Pure-play foundry Taiwan Semiconductor Manufacturing Corporation (TSMC) and Japanese chipmaker Renesas Electronics are collaborating on a 28 nm embedded flash process to build microcontrollers (MCUs) for green and autonomous vehicles.
The goal of the collaboration is to have sample shipments available in 2017 and ready for mass production by 2020. Renesas will contribute its metal-oxide-nitride-oxide-silicon (MONOS) eFlash technology that will be combined with TSMC’s high-performance, low-power 28 nm high-K metal gate process technology. This process will be used to create automotive MCUs for applications such as autonomous vehicle sensor control, coordinated control among electronic control units (ECUs), fuel-efficient engine control for green vehicles and efficient motor inverter control for electric vehicles.
The companies say MCUs help to meet the safety requirements for future self-driving cars because they can enable high-precision sensing using 3-D radar to monitor the environment around the vehicle, compile data from multiple sensors and can perform real-time judgment processing for autonomous operation. Next-generation MCUs will also enable fast processing of complex control tasks, power efficiency and functional safety in ECUs.

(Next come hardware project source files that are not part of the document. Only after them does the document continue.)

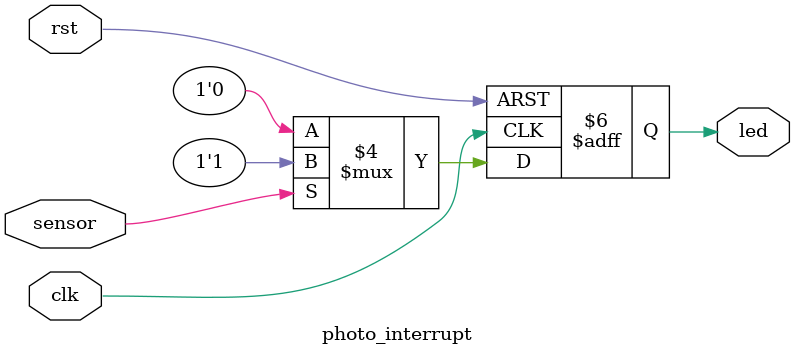
<source format=v>
`timescale 1ns / 1ps


module photo_interrupt( input wire clk , 
input wire rst , 
input wire sensor , 
output reg led );

localparam low = 1'b0;
localparam high = 1'b1;

always @ (posedge clk or posedge rst)
begin
    if(rst)
    begin
    led<=low;
    end 
else begin
    if(sensor == high)begin
    led<= high; 
    end
    else begin
    led<=low;
    end 
    end
end 
endmodule

</source>
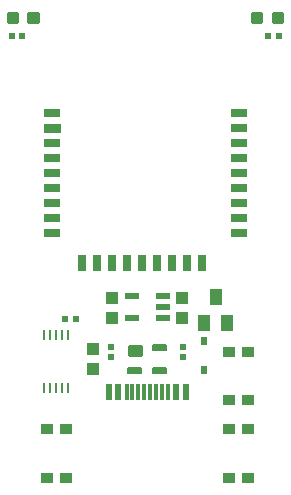
<source format=gbr>
G04 EAGLE Gerber RS-274X export*
G75*
%MOMM*%
%FSLAX34Y34*%
%LPD*%
%INSolderpaste Top*%
%IPPOS*%
%AMOC8*
5,1,8,0,0,1.08239X$1,22.5*%
G01*
%ADD10R,1.200000X0.550000*%
%ADD11R,1.000000X0.900000*%
%ADD12C,0.300000*%
%ADD13R,0.540000X0.600000*%
%ADD14R,1.000000X1.100000*%
%ADD15R,0.600000X1.450000*%
%ADD16R,0.300000X1.450000*%
%ADD17R,0.600000X0.540000*%
%ADD18R,1.000000X1.400000*%
%ADD19R,0.600000X0.800000*%
%ADD20C,0.247500*%
%ADD21C,0.147500*%
%ADD22R,0.250000X0.875000*%
%ADD23R,1.422400X0.711200*%
%ADD24C,0.028447*%
%ADD25R,0.711200X1.422400*%


D10*
X143001Y144500D03*
X143001Y154000D03*
X143001Y163500D03*
X116999Y163500D03*
X116999Y144500D03*
D11*
X45000Y50500D03*
X61000Y50500D03*
X61000Y9500D03*
X45000Y9500D03*
X199000Y116500D03*
X215000Y116500D03*
X215000Y75500D03*
X199000Y75500D03*
D12*
X19730Y395500D02*
X19730Y402500D01*
X19730Y395500D02*
X12730Y395500D01*
X12730Y402500D01*
X19730Y402500D01*
X19730Y398350D02*
X12730Y398350D01*
X12730Y401200D02*
X19730Y401200D01*
X37270Y402500D02*
X37270Y395500D01*
X30270Y395500D01*
X30270Y402500D01*
X37270Y402500D01*
X37270Y398350D02*
X30270Y398350D01*
X30270Y401200D02*
X37270Y401200D01*
X237270Y402500D02*
X237270Y395500D01*
X237270Y402500D02*
X244270Y402500D01*
X244270Y395500D01*
X237270Y395500D01*
X237270Y398350D02*
X244270Y398350D01*
X244270Y401200D02*
X237270Y401200D01*
X219730Y402500D02*
X219730Y395500D01*
X219730Y402500D02*
X226730Y402500D01*
X226730Y395500D01*
X219730Y395500D01*
X219730Y398350D02*
X226730Y398350D01*
X226730Y401200D02*
X219730Y401200D01*
D13*
X241320Y384000D03*
X232680Y384000D03*
X15680Y384000D03*
X24320Y384000D03*
D14*
X159500Y144500D03*
X159500Y161500D03*
X100500Y144500D03*
X100500Y161500D03*
D11*
X199000Y50500D03*
X215000Y50500D03*
X215000Y9500D03*
X199000Y9500D03*
D15*
X97500Y81950D03*
X105500Y81950D03*
D16*
X127500Y81950D03*
X122500Y81950D03*
X117500Y81950D03*
X112500Y81950D03*
X132500Y81950D03*
X137500Y81950D03*
X142500Y81950D03*
X147500Y81950D03*
D15*
X154500Y81950D03*
X162500Y81950D03*
D17*
X99000Y120320D03*
X99000Y111680D03*
X160000Y120320D03*
X160000Y111680D03*
D18*
X188000Y163000D03*
X197500Y141000D03*
X178500Y141000D03*
D19*
X178000Y100500D03*
X178000Y125500D03*
D13*
X69320Y144000D03*
X60680Y144000D03*
D20*
X114487Y113887D02*
X124413Y113887D01*
X114487Y113887D02*
X114487Y121313D01*
X124413Y121313D01*
X124413Y113887D01*
X124413Y116238D02*
X114487Y116238D01*
X114487Y118589D02*
X124413Y118589D01*
X124413Y120940D02*
X114487Y120940D01*
D21*
X113987Y98187D02*
X124913Y98187D01*
X113987Y98187D02*
X113987Y102613D01*
X124913Y102613D01*
X124913Y98187D01*
X124913Y99588D02*
X113987Y99588D01*
X113987Y100989D02*
X124913Y100989D01*
X124913Y102390D02*
X113987Y102390D01*
X135087Y98187D02*
X146013Y98187D01*
X135087Y98187D02*
X135087Y102613D01*
X146013Y102613D01*
X146013Y98187D01*
X146013Y99588D02*
X135087Y99588D01*
X135087Y100989D02*
X146013Y100989D01*
X146013Y102390D02*
X135087Y102390D01*
X135087Y117387D02*
X146013Y117387D01*
X135087Y117387D02*
X135087Y121813D01*
X146013Y121813D01*
X146013Y117387D01*
X146013Y118788D02*
X135087Y118788D01*
X135087Y120189D02*
X146013Y120189D01*
X146013Y121590D02*
X135087Y121590D01*
D22*
X43000Y85375D03*
X48000Y85375D03*
X53000Y85375D03*
X58000Y85375D03*
X63000Y85375D03*
X63000Y130625D03*
X58000Y130625D03*
X53000Y130625D03*
X48000Y130625D03*
X43000Y130625D03*
D14*
X84000Y101500D03*
X84000Y118500D03*
D23*
X49120Y318220D03*
D24*
X42350Y302106D02*
X56290Y302106D01*
X42350Y302106D02*
X42350Y308934D01*
X56290Y308934D01*
X56290Y302106D01*
X56290Y302376D02*
X42350Y302376D01*
X42350Y302646D02*
X56290Y302646D01*
X56290Y302916D02*
X42350Y302916D01*
X42350Y303186D02*
X56290Y303186D01*
X56290Y303456D02*
X42350Y303456D01*
X42350Y303726D02*
X56290Y303726D01*
X56290Y303996D02*
X42350Y303996D01*
X42350Y304266D02*
X56290Y304266D01*
X56290Y304536D02*
X42350Y304536D01*
X42350Y304806D02*
X56290Y304806D01*
X56290Y305076D02*
X42350Y305076D01*
X42350Y305346D02*
X56290Y305346D01*
X56290Y305616D02*
X42350Y305616D01*
X42350Y305886D02*
X56290Y305886D01*
X56290Y306156D02*
X42350Y306156D01*
X42350Y306426D02*
X56290Y306426D01*
X56290Y306696D02*
X42350Y306696D01*
X42350Y306966D02*
X56290Y306966D01*
X56290Y307236D02*
X42350Y307236D01*
X42350Y307506D02*
X56290Y307506D01*
X56290Y307776D02*
X42350Y307776D01*
X42350Y308046D02*
X56290Y308046D01*
X56290Y308316D02*
X42350Y308316D01*
X42350Y308586D02*
X56290Y308586D01*
X56290Y308856D02*
X42350Y308856D01*
D23*
X49320Y292820D03*
X49320Y280120D03*
X49320Y267420D03*
X49320Y254720D03*
X49320Y242020D03*
X49320Y229320D03*
X49320Y216620D03*
D25*
X74720Y191220D03*
X87420Y191220D03*
X100120Y191220D03*
X112820Y191220D03*
X125520Y191220D03*
X138220Y191220D03*
X150920Y191220D03*
X163620Y191220D03*
X176320Y191220D03*
D23*
X208070Y216620D03*
X208070Y229320D03*
X208070Y242020D03*
X208070Y254720D03*
X208070Y267420D03*
X208070Y280120D03*
X208070Y292820D03*
X208070Y305520D03*
X208070Y318220D03*
M02*

</source>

Through the eFlash process technology in this collaboration, MCUs developed can deliver a maximum of more than four times the program memory capacity and greater than four-fold performance improvement compared to current 40 nm technology. The new MCUs will also employ multiple CPU cores, advanced security and support for multiple interface standards.
“The auto industry is currently undergoing a major transformation, with next-generation green vehicles and autonomous-driving vehicles on the horizon,” says Ryuji Omura, executive VP of Renesas. Omura says next-generation MCUs will be essential to accelerate the development of next-generation green and self-driving cars as well as provide the peace of mind to deliver a stable supply of products to carmakers.